Bear in a Cage

It must just be my pretty face that scares all the boys away.

It must just be my pretty face that scares all the boys away.

Rated 1.0

A new film has pulled into pole position for worst of the year. Say hello to The Wicker Man. This is a horrible remake of the British cult horror film that stars the semi-reliable Nicolas Cage, is directed by the often good Neil LaBute and yet couldn’t be worse. LaBute, maker of such fine dramas as In the Company of Men and Your Friends and Neighbors, makes it evident that, while social horror is his forte, he has no business directing a straightforward horror film.

Cage plays Edward, a California cop who witnesses a fatal accident at the film’s beginning and goes into a funk. He was unable to save a little girl from a wreck, and this haunts him. Then, he gets a letter from an old girlfriend asking for help because her daughter is lost. She’s apparently living in some sort of commune off the Oregon coast, and her predicament is somewhat intriguing, so he sets out to help her.

The strange commune is run by women, and they harvest bees. They speak like the annoying bastards in The Village, a sort of half Shakespeare-half Pilgrim tongue. This makes every damn word of dialogue out of the commune inhabitants’ mouths damn annoying—an actress playing a bartender looks like she’s struggling not to laugh as she delivers her lines. Ellen Burstyn plays the queen bee, so to speak, of the island, and her wig is funnier than, well, the wig Cage is wearing.

Edward shows up, drinks some mead, squashes a bee with his mug and immediately gets on everybody’s bad side. He meets up with his ex (Kate Beahan), who is the spitting image of Fiona Apple. His performance goes from somber to total Cage camp. It’s some of the worst work he’s ever done, and it makes his acting in Brian De Palma’s Snake Eyes seem nuanced.

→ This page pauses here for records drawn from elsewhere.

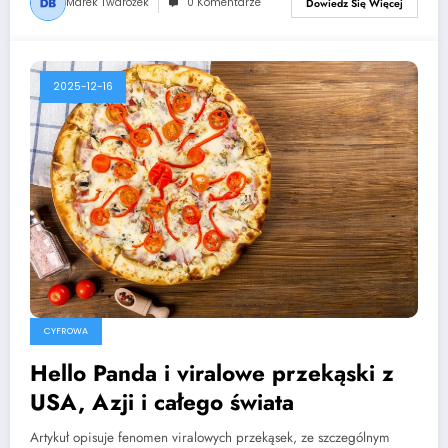
Marek Twarożek
0 Komentarze
Dowiedz Się Więcej
2025-12-16
CYFROWA
Hello Panda i viralowe przekąski z
USA, Azji i całego świata
Artykuł opisuje fenomen viralowych przekąsek, ze szczególnym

This is a movie where Cage—I shit you not—is required to wear a bear suit and run through the forest near film’s end like he’s in Bjork’s “Human Behavior” video. This actually occurs during what’s supposed to be a serious part of the film. We’re supposed to feel dread for his character, and he’s dressed in a fucking bear suit. He’s on his way to rescue somebody from burning in some sort of pagan festival, Ellen Burstyn is wearing blue facial makeup that makes her look like Mel Gibson’s William Wallace from Braveheart, and—I feel it’s necessary to point this out one last time—he’s dressed in a goofy-assed bear suit. With its big male effigy ablaze and a bunch of people in stupid animal suits, the movie ends like a low grade Burning Man Festival.

The Wicker Man is so bad you start playing movie games. I, for one, started watching Cage’s character as if he were H.I. McDunnough, his role in Raising Arizona. This made the unintentionally funny film even more hilarious. There’s a scene in which his character finds out he has a daughter, and the inner dialogue in my head screamed, “What, are ya kiddin? We got us a family here!” I laughed out loud, confusing patrons around me.

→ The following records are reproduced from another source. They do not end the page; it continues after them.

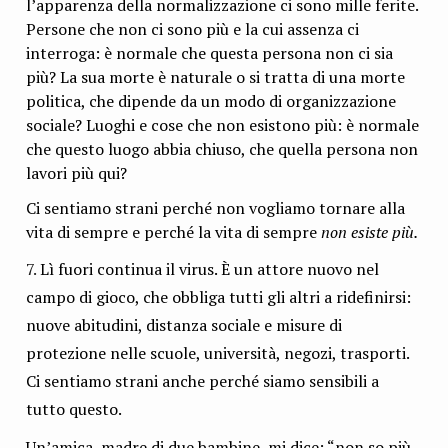
l’apparenza della normalizzazione ci sono mille ferite.
Persone che non ci sono più e la cui assenza ci
interroga: è normale che questa persona non ci sia
più? La sua morte è naturale o si tratta di una morte
politica, che dipende da un modo di organizzazione
sociale? Luoghi e cose che non esistono più: è normale
che questo luogo abbia chiuso, che quella persona non
lavori più qui?
Ci sentiamo strani perché non vogliamo tornare alla
vita di sempre e perché la vita di sempre
non esiste più.
Lì fuori continua il virus. È un attore nuovo nel
campo di gioco, che obbliga tutti gli altri a ridefinirsi:
nuove abitudini, distanza sociale e misure di
protezione nelle scuole, università, negozi, trasporti.
Ci sentiamo strani anche perché siamo sensibili a
tutto questo.
Un’amica, madre di due bambine, mi dice: “non so più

In fact, watch this one as a comedy. You have a much better chance of enjoying yourself. Go with a friend this week, and yell your own dialogue at the screen like you were in an episode of Mystery Science Theater 3000. Don’t worry, nobody else will be there to hear you.

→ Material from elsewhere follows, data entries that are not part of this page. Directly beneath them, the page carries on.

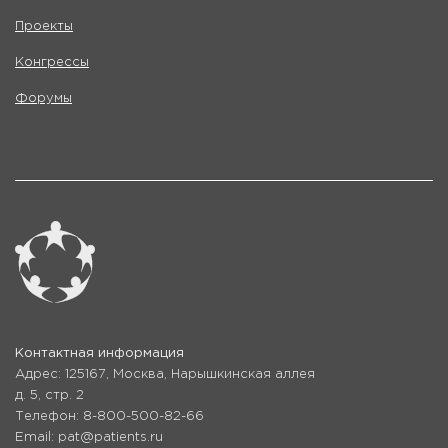
Проекты
Конгрессы
Форумы
Контактная информация
Адрес: 125167, Москва, Нарышкинская аллея
д. 5, стр. 2
Телефон: 8-800-500-82-66
Email: pat@patients.ru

Proceed with caution, because we are talking bad to a monumental degree. Cage will probably rebound, but I imagine this will cause some serious problems for LaBute, who tried to leave the land of mean ensemble dramas and failed on so many levels. It’s a wonder if he will work again. Nothing’s in the pipeline, but it’s a safe bet another horror film remake is not in his future.